- Directions for this task -
Reproduce the part of the living room setup thread starting at "Lately haven't played" and ending at "for any games.", word for word.

- Provided passage -
# My living room setup



## hllbll (Feb 9, 2012)

*AV receiver:* Onkyo TX-NR3010
*Projector:* Epson EH-TW4400
*Blu-ray player/Game consoles:* Playstation 3 & 4
*CD-player:* Audiolab 8200CD
*FM-tuner:* NAD C426
*Stero preamp:* Relaixed2 SMD version
*Stereo and HT poweramps:* NewClassD Discrete monoblocks
*Turntable:* Technics SL-3210 turntable with Denon DL-103

Speakers:
*Front L+R:* Elac FS609 CE
*Center:* Elac CC601 X-Jet
*Surround:* Wharfedale 10.1
*Sub:* BK Electronics Monolith DF

*Screen:* Definite Crystal 100" 16:9 (221x124cm)

All cables diy except optical cables.


----------



## NBPk402 (Feb 21, 2012)

Nice setup! I see you are a car race gamer! What games do you play?


----------



## hllbll (Feb 9, 2012)

ellisr63 said:


> Nice setup! I see you are a car race gamer! What games do you play?


Lately haven't played much. Bought and painted that rig for Gran Turismo 5, played that about 98% and got bored with endurance races. I have GT6 too, but don't have enough time nowadays for any games.

- Extracted data -
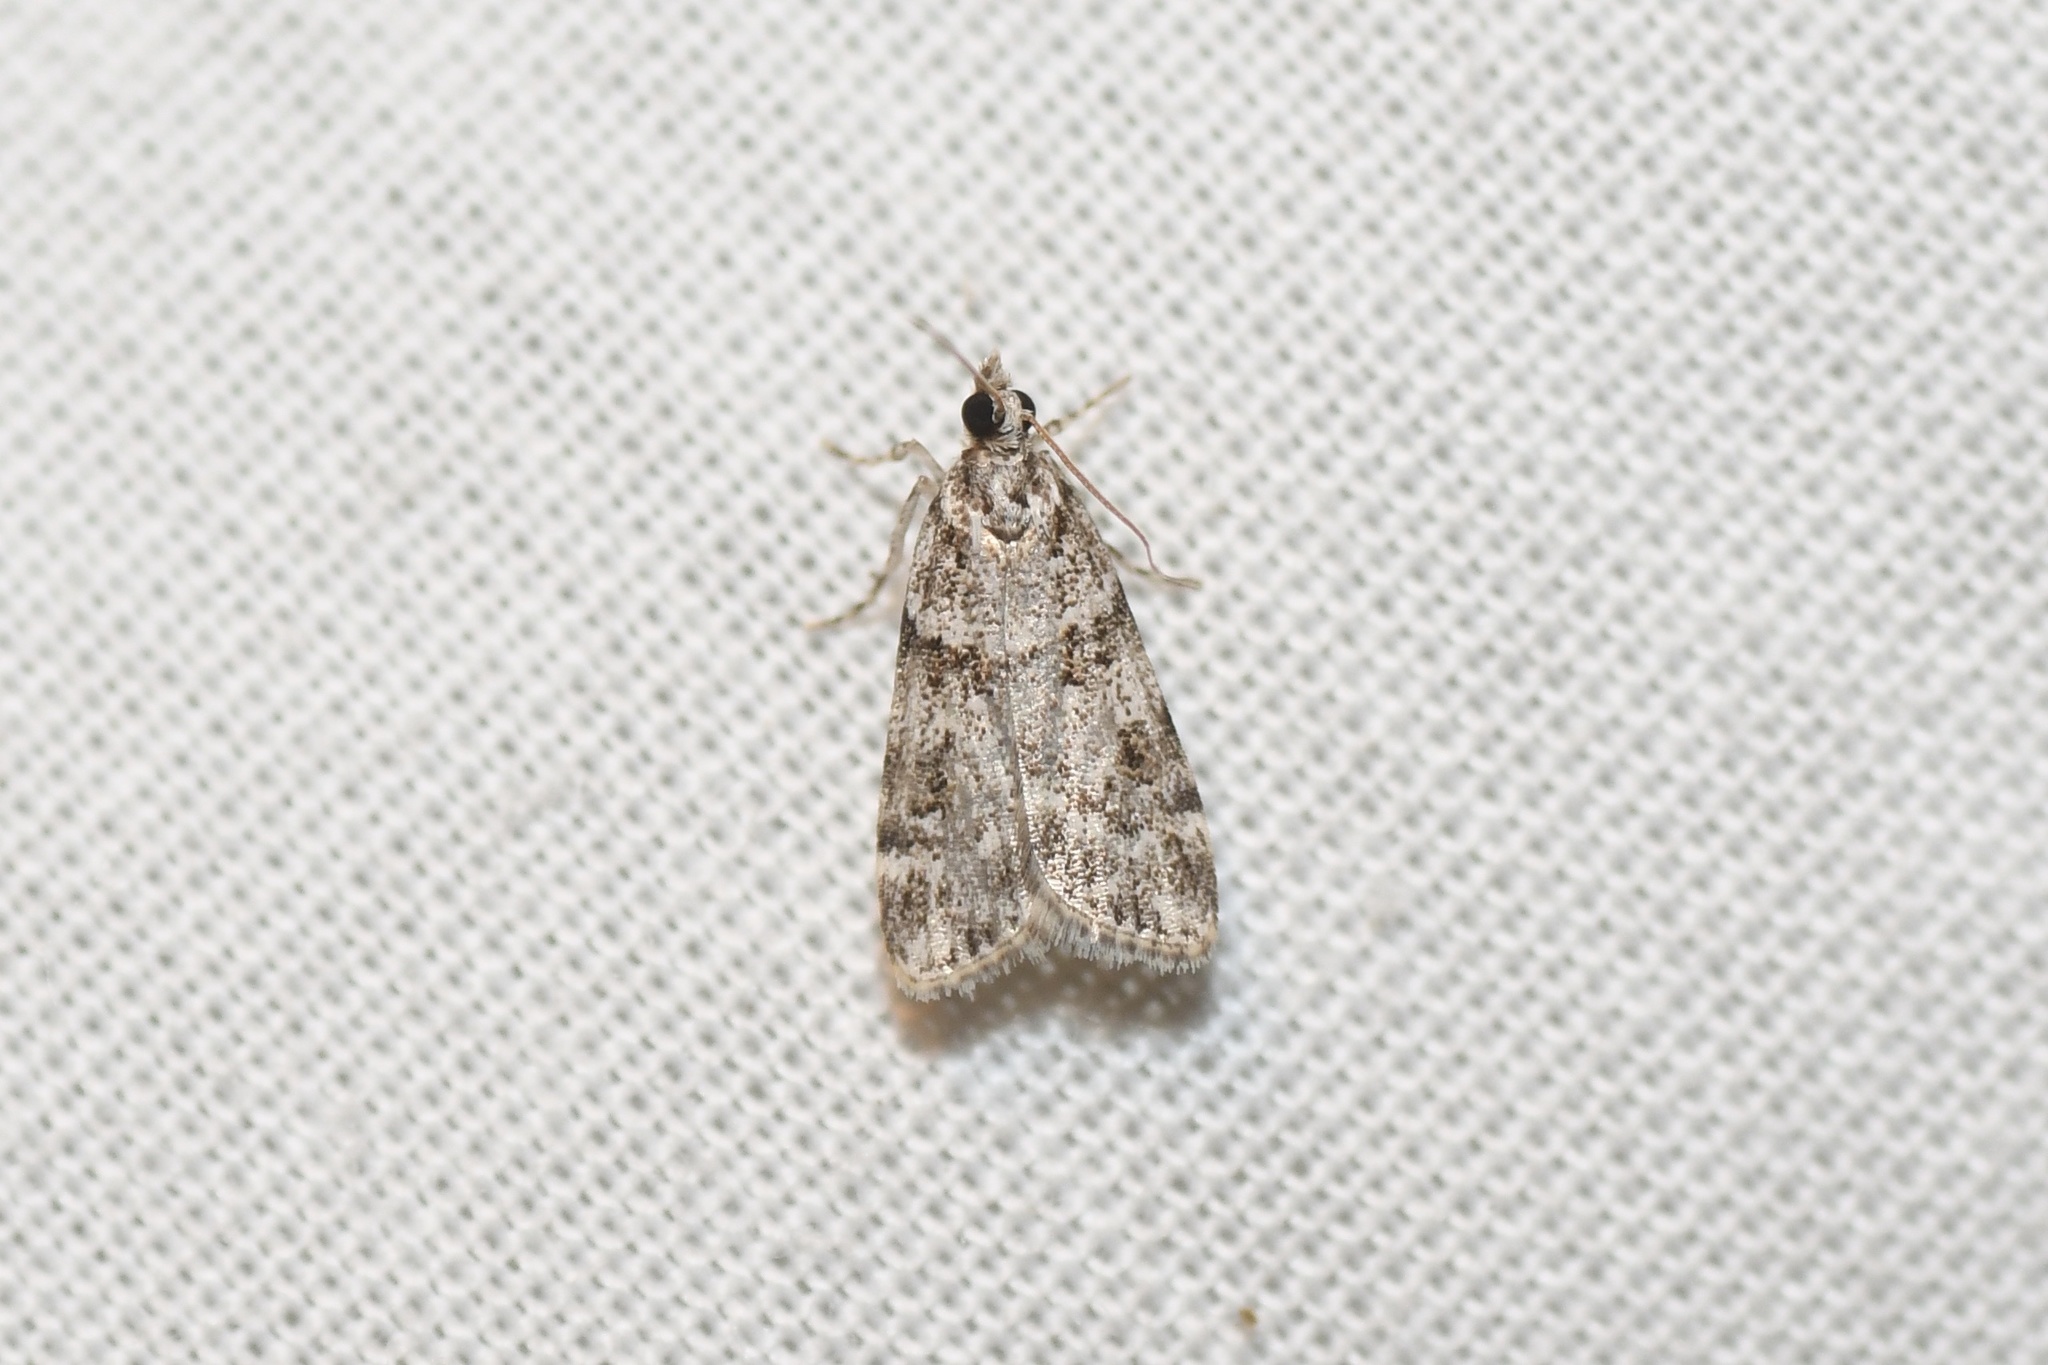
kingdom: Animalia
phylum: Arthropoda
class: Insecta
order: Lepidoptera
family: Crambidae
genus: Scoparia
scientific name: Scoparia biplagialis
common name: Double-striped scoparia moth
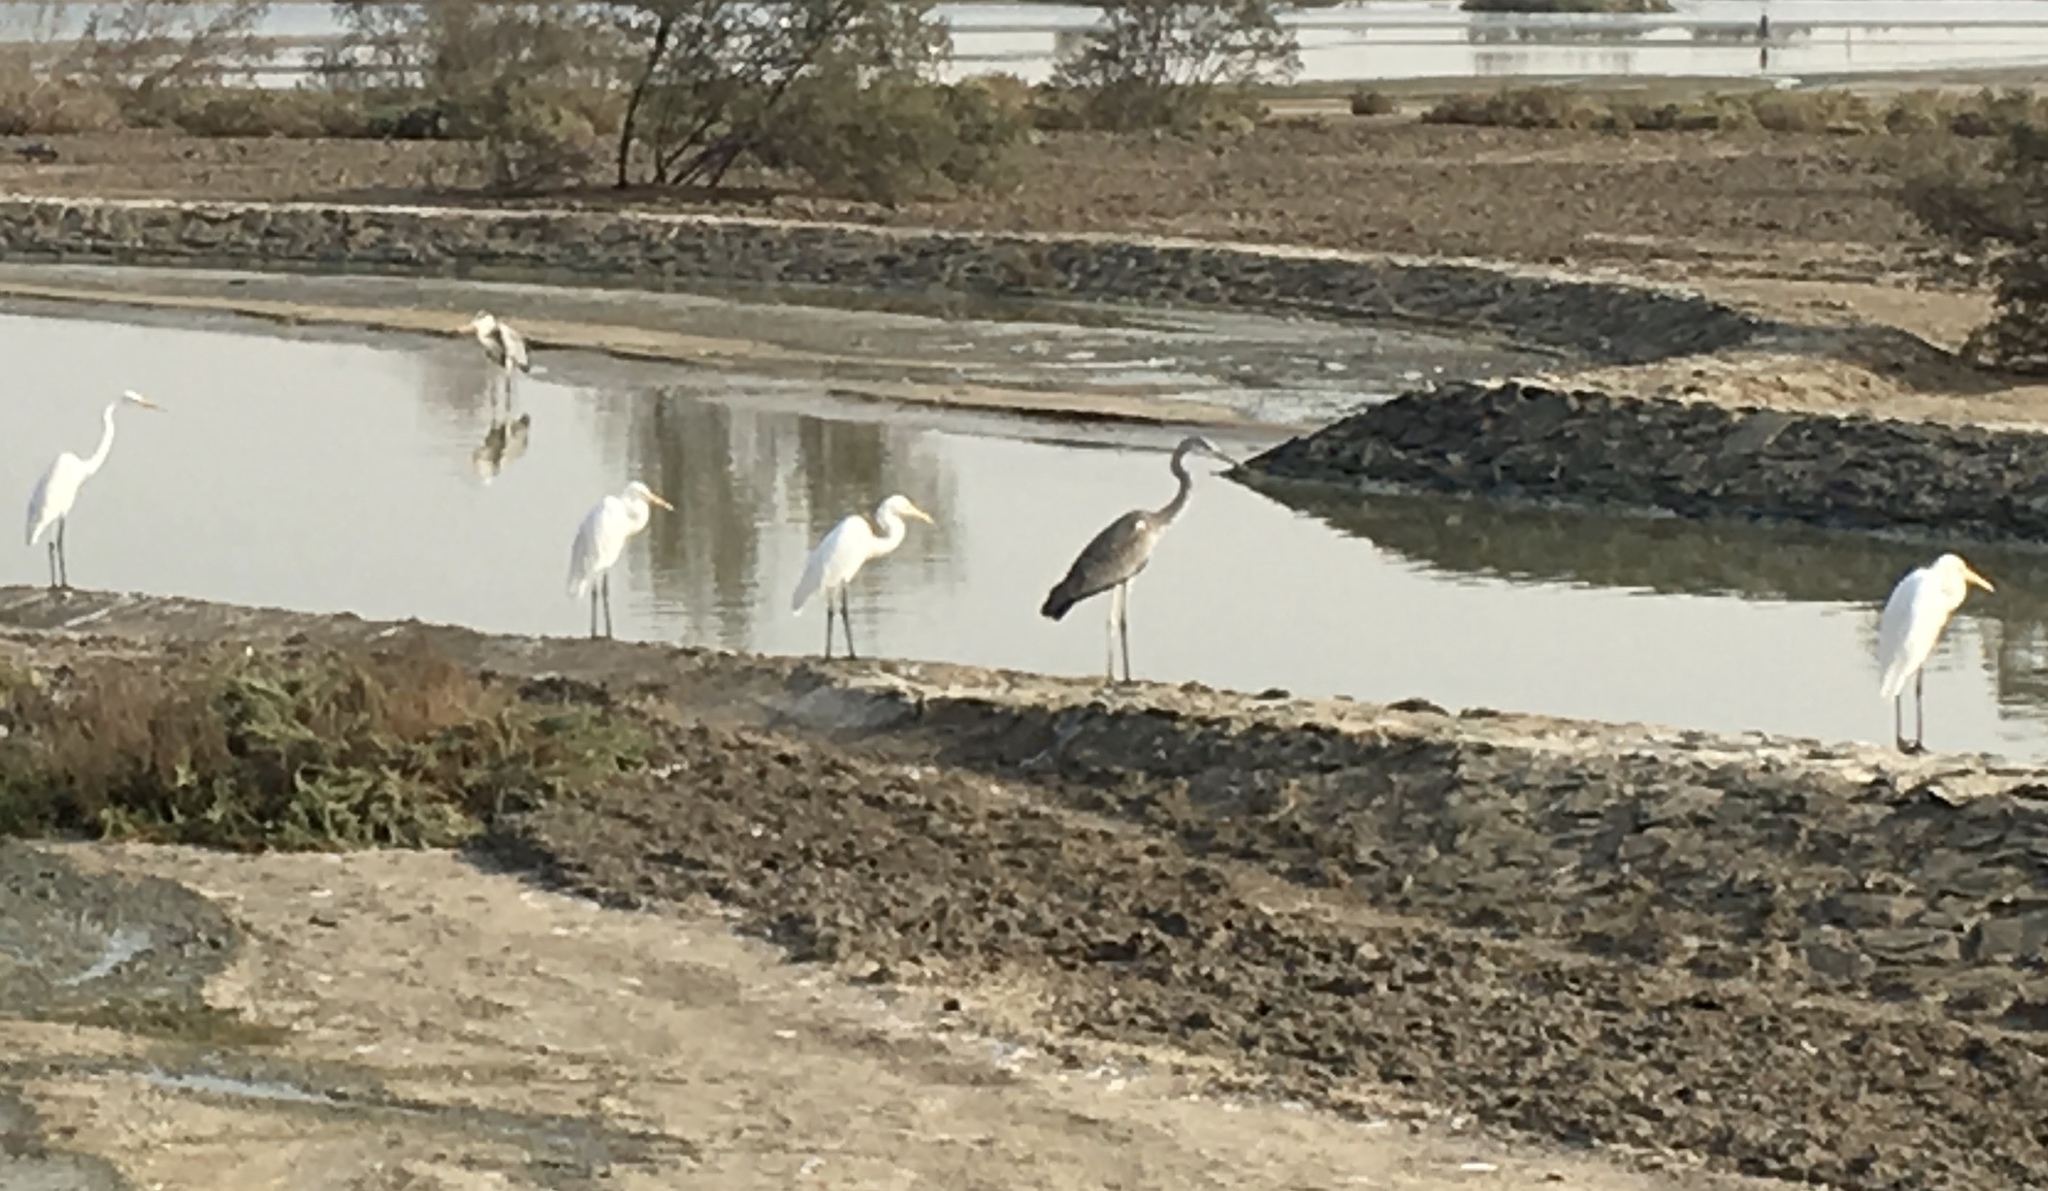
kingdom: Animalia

- Correct output -
Lately haven't played much. Bought and painted that rig for Gran Turismo 5, played that about 98% and got bored with endurance races. I have GT6 too, but don't have enough time nowadays for any games.